▸ TASK DIRECTIONS
From the records, pick out and copy each line containing "will".

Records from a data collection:
○ ○ ○ ○ ○ ○ ○

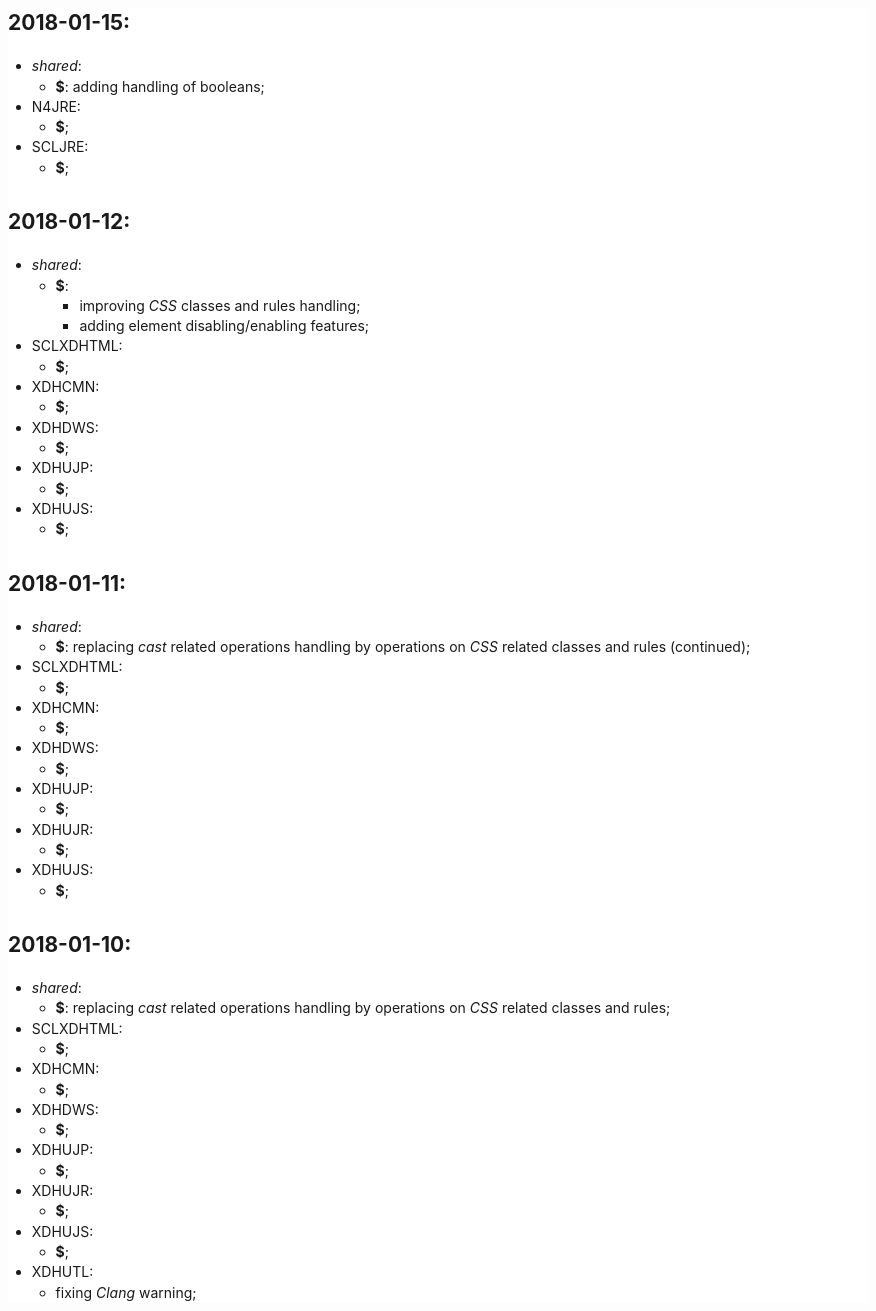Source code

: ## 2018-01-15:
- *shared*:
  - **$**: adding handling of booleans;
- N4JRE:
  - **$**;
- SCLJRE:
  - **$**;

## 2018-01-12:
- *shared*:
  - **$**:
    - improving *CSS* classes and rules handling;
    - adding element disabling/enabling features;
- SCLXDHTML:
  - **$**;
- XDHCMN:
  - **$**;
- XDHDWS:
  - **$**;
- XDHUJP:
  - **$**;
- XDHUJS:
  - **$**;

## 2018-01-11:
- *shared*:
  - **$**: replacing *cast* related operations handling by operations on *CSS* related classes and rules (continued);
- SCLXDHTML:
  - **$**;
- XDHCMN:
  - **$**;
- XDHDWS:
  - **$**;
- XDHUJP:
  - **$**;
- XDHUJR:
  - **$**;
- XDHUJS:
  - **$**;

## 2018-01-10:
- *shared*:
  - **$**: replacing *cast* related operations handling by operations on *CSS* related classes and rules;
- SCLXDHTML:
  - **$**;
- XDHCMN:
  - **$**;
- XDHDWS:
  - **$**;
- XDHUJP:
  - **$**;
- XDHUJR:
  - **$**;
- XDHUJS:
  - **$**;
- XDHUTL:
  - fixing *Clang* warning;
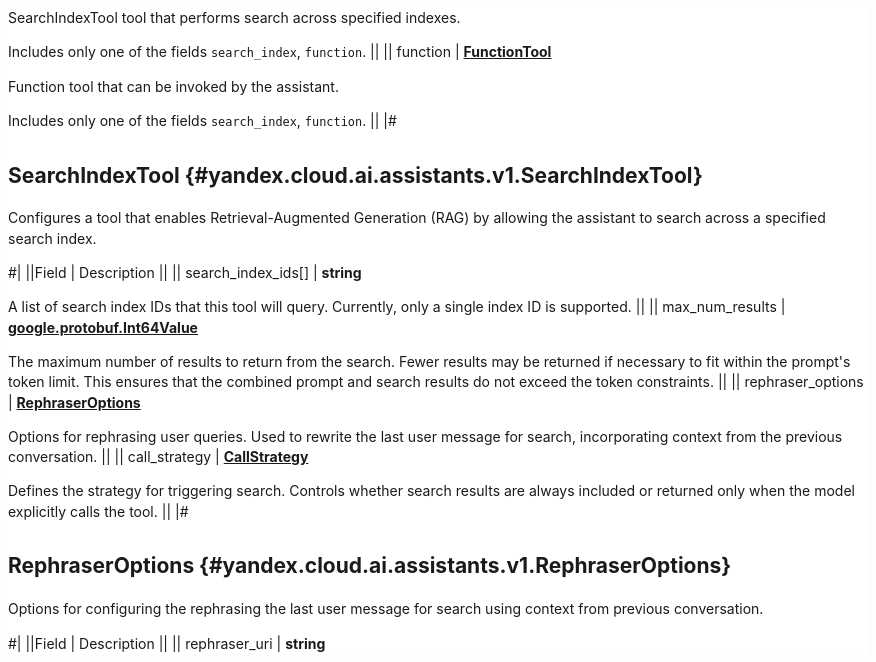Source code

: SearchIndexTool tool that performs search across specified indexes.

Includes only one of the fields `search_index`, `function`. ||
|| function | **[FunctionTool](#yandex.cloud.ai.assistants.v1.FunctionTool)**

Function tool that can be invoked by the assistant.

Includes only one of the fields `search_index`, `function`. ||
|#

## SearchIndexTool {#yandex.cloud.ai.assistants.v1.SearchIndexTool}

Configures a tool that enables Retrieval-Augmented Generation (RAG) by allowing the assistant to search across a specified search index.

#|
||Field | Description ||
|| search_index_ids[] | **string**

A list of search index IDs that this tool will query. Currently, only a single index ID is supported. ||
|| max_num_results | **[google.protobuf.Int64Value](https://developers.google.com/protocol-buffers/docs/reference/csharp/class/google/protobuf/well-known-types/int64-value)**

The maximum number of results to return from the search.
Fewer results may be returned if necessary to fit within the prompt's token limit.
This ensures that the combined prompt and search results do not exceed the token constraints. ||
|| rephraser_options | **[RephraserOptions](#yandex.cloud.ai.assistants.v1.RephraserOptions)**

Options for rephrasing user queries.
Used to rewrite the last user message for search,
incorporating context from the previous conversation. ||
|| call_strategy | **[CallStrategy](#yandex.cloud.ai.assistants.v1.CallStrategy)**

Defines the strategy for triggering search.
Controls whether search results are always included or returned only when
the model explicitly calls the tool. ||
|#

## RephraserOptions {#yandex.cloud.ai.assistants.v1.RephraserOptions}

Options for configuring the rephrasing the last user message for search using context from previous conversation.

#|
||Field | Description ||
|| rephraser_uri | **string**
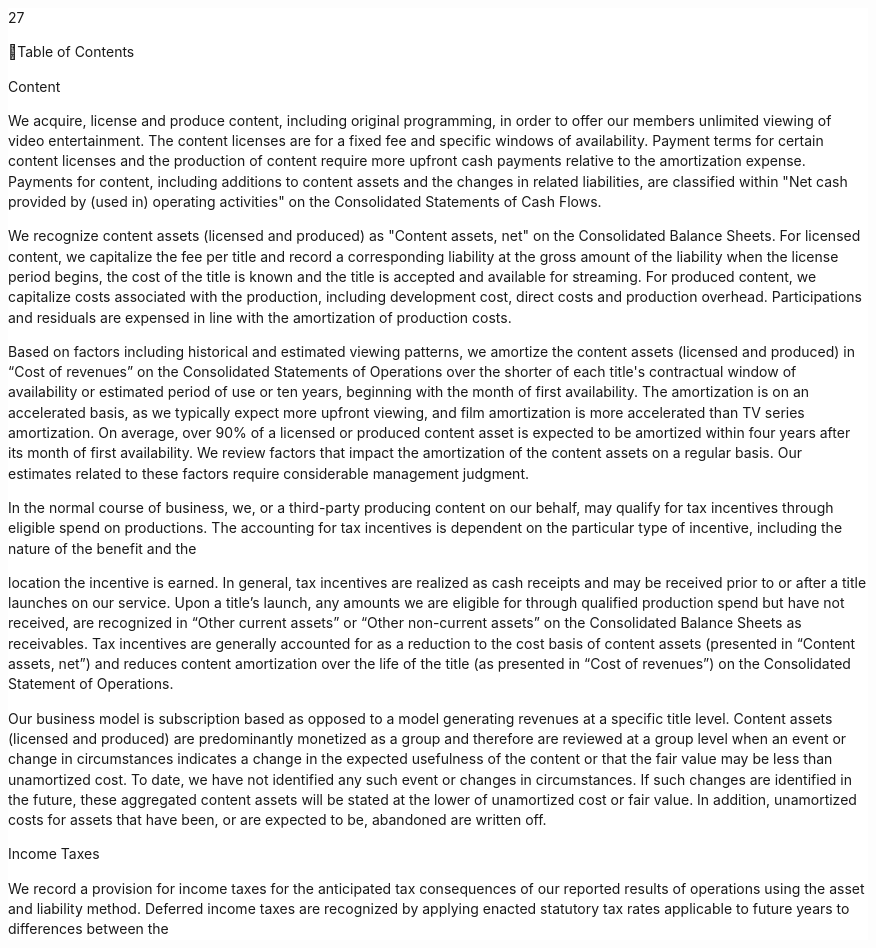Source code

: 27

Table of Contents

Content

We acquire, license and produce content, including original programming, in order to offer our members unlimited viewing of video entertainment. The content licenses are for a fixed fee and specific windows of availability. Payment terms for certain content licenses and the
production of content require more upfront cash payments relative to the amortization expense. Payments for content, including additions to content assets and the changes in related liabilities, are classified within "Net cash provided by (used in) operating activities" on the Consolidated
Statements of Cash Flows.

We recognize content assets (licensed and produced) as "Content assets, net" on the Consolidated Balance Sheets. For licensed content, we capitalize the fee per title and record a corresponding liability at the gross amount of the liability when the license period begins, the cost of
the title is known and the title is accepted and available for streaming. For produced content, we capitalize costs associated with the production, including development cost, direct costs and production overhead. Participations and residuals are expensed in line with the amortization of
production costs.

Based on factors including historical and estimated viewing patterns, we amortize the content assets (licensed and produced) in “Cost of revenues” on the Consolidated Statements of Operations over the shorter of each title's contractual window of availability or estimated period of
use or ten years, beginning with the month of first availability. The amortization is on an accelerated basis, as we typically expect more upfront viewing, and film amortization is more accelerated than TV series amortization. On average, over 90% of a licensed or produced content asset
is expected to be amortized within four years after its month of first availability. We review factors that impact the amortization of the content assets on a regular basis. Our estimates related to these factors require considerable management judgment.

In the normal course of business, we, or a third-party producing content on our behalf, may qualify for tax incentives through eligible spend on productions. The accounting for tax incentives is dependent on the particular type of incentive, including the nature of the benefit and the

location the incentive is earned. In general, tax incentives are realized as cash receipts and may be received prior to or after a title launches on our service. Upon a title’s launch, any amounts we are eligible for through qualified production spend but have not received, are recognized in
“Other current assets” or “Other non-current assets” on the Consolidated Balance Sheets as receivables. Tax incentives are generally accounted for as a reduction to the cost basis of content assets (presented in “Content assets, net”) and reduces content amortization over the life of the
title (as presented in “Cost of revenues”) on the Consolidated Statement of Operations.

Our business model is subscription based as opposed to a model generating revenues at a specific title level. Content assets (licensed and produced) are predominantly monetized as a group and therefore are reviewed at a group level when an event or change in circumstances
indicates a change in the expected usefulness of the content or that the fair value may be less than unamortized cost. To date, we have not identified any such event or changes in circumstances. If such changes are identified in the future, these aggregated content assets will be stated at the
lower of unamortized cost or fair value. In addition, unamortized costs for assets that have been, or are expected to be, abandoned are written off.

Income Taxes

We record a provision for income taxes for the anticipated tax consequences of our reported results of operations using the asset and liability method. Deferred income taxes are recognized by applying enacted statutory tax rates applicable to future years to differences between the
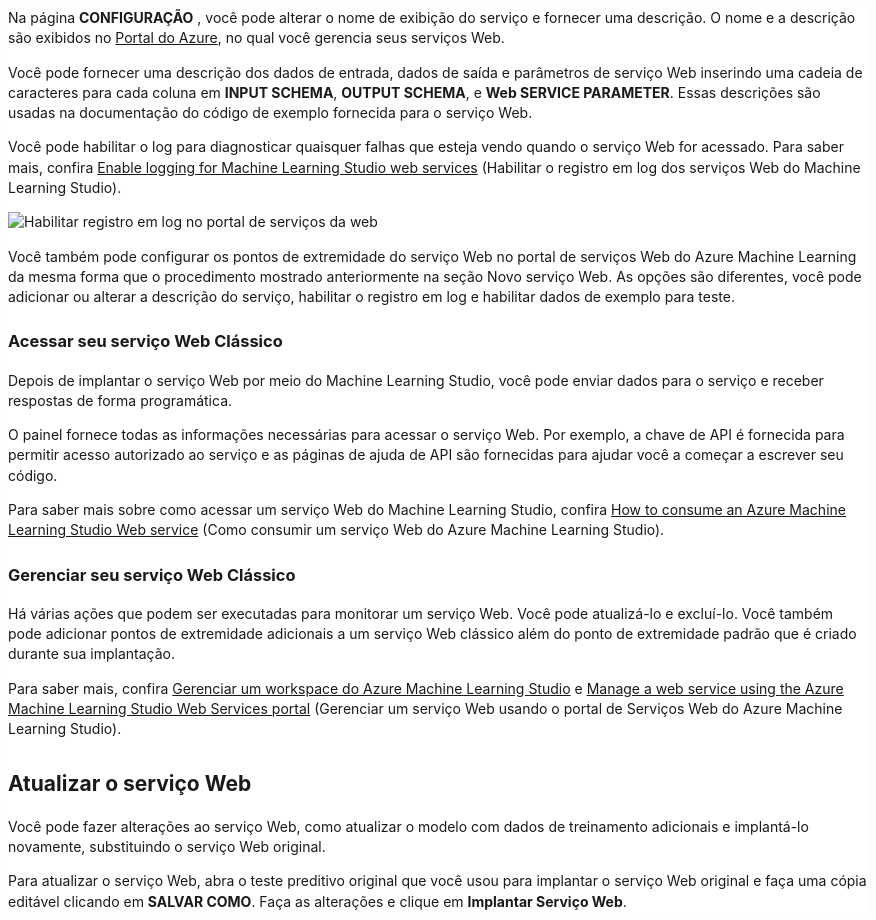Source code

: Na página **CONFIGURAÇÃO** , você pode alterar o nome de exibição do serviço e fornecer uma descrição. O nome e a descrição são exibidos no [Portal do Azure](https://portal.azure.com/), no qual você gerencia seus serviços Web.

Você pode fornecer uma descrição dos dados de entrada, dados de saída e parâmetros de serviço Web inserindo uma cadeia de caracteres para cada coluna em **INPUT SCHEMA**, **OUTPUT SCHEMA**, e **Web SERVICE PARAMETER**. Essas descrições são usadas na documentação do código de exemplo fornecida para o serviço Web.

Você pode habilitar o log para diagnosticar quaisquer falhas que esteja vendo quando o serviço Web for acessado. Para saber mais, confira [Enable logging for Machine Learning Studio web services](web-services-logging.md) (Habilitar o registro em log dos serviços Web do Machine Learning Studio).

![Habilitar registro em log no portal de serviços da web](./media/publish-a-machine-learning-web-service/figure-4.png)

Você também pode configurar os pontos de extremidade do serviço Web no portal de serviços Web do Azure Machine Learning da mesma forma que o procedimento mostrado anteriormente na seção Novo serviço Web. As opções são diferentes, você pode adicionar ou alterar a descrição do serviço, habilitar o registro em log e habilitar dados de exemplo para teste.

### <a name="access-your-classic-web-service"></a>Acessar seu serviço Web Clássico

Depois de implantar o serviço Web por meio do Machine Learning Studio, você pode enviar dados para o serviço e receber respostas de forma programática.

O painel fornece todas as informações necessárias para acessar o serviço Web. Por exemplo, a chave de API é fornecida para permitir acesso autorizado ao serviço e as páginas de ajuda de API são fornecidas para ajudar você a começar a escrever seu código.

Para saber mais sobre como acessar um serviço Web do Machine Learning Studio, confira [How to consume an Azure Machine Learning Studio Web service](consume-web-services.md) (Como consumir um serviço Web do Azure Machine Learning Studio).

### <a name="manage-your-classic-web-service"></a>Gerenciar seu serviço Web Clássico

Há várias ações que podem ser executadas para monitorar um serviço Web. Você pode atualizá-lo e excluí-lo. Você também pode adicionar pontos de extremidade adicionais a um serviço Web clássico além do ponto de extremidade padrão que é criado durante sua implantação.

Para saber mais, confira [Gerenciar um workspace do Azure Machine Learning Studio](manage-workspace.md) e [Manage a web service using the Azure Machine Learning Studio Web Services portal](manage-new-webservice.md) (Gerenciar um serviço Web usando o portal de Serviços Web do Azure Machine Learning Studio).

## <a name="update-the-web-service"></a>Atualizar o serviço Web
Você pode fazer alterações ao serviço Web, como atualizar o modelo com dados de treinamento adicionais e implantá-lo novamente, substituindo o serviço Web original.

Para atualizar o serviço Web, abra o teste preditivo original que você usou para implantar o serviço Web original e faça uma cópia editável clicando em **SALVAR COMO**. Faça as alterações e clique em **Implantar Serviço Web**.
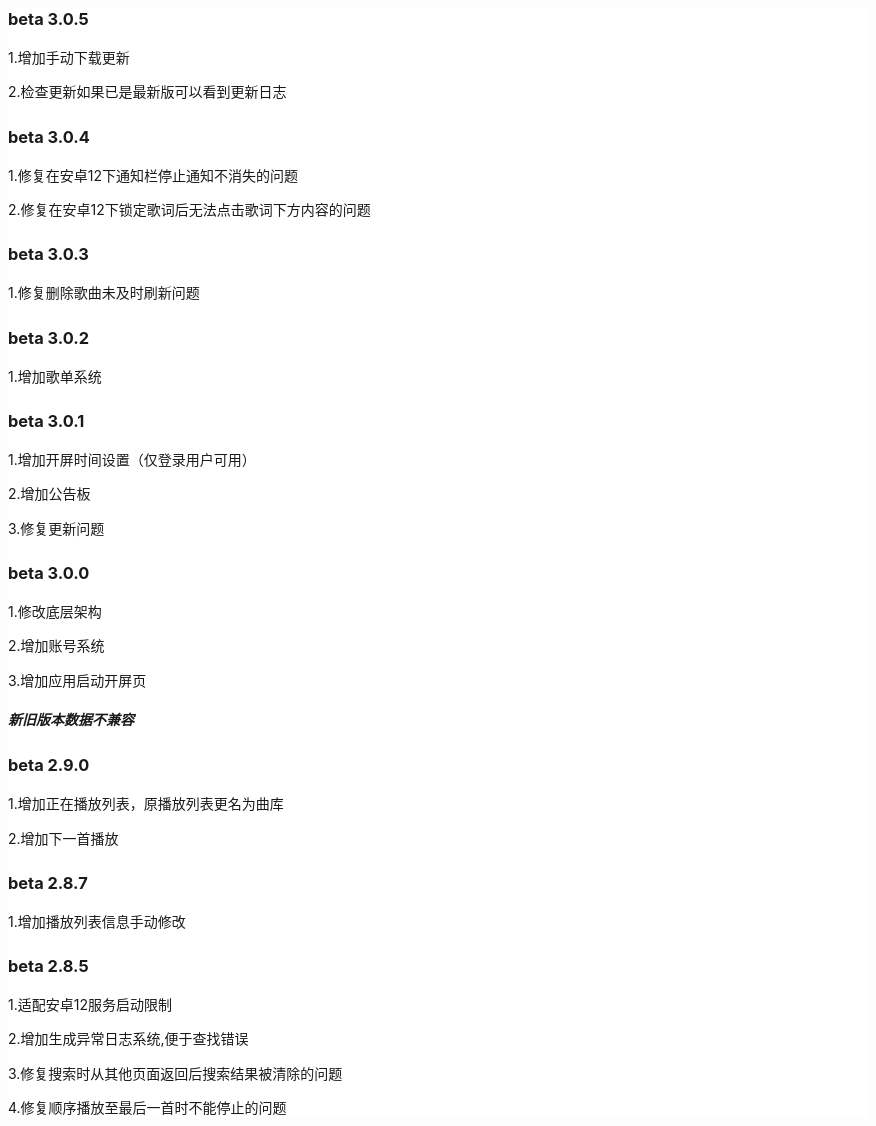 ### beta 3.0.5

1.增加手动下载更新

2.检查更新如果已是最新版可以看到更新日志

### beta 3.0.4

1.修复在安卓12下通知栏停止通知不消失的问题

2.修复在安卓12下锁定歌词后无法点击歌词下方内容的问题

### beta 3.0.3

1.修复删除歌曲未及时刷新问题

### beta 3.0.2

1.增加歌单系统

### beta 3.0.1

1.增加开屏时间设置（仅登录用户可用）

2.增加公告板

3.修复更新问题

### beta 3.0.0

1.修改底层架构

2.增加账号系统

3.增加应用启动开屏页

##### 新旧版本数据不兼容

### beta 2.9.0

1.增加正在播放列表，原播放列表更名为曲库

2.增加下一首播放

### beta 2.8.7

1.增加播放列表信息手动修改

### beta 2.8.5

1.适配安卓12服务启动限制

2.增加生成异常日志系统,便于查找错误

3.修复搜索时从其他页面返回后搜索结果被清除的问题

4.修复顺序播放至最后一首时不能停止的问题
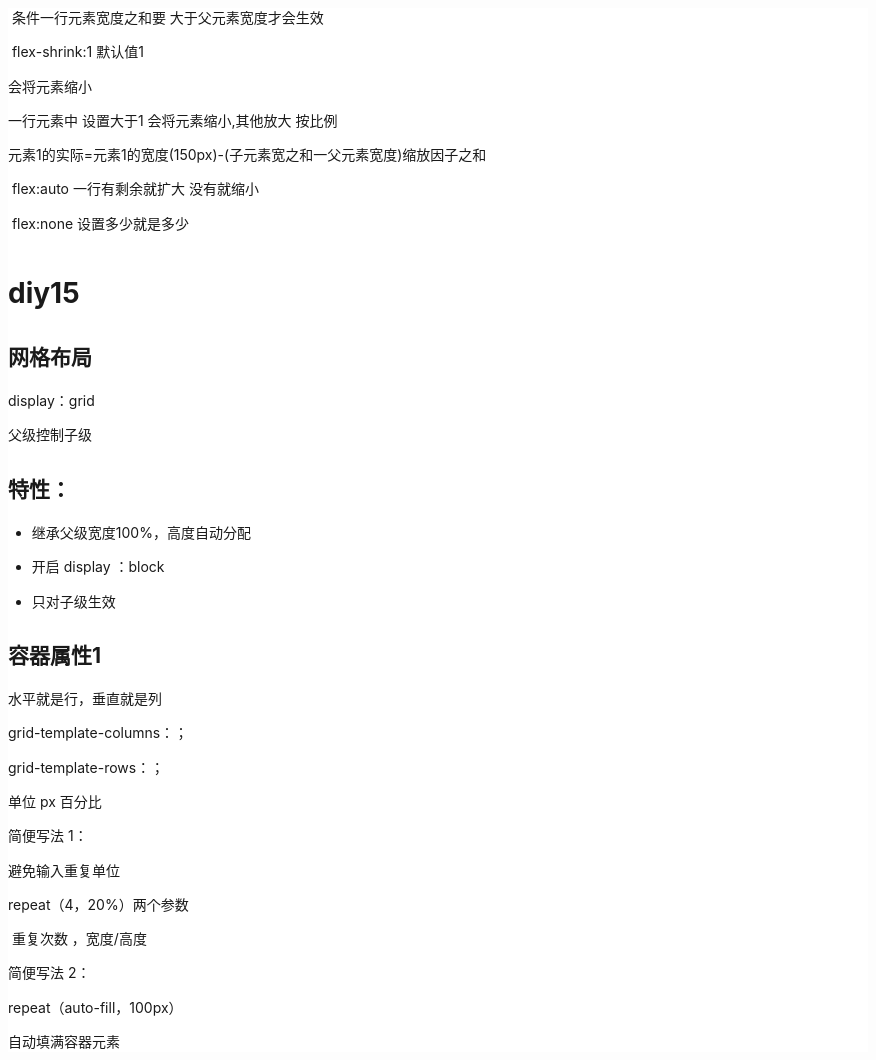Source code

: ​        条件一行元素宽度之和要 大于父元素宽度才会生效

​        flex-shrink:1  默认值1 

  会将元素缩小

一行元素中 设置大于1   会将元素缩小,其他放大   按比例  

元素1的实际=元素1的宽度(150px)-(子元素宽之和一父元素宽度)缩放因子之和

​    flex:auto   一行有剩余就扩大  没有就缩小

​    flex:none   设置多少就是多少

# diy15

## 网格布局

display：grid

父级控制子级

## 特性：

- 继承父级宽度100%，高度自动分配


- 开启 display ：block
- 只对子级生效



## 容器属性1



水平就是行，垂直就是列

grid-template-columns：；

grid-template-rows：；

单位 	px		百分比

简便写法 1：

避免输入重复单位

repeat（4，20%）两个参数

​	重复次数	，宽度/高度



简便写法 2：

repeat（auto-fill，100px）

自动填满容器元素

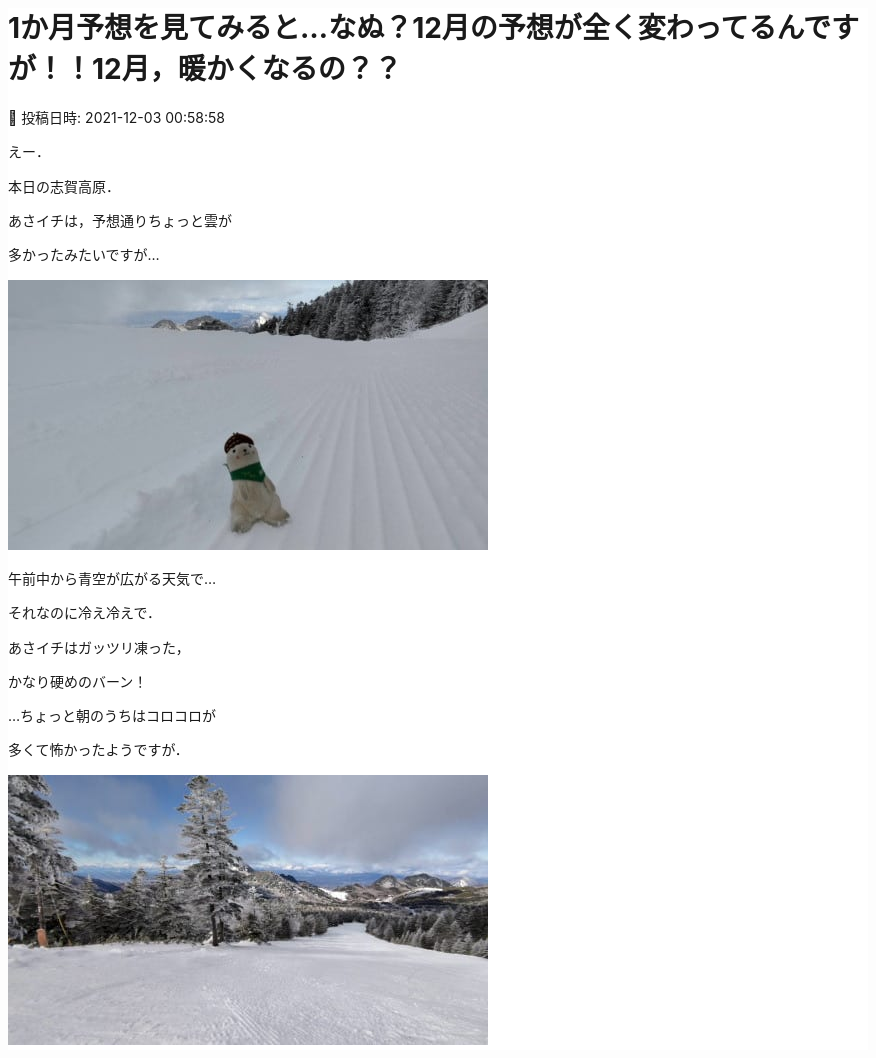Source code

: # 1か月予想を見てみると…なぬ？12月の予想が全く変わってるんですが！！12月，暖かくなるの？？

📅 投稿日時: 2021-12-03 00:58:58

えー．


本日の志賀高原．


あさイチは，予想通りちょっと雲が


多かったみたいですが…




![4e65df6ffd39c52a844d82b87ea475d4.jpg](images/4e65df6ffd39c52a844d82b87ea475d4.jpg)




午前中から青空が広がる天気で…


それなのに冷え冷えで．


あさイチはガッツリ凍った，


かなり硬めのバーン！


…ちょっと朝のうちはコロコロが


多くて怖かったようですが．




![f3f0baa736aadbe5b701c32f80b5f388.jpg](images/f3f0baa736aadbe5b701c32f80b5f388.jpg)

○ ○ ○ ○ ○ ○ ○

▸ EXPECTED ANSWER
A list of search index IDs that this tool will query. Currently, only a single index ID is supported. ||
indicates a change in the expected usefulness of the content or that the fair value may be less than unamortized cost. To date, we have not identified any such event or changes in circumstances. If such changes are identified in the future, these aggregated content assets will be stated at the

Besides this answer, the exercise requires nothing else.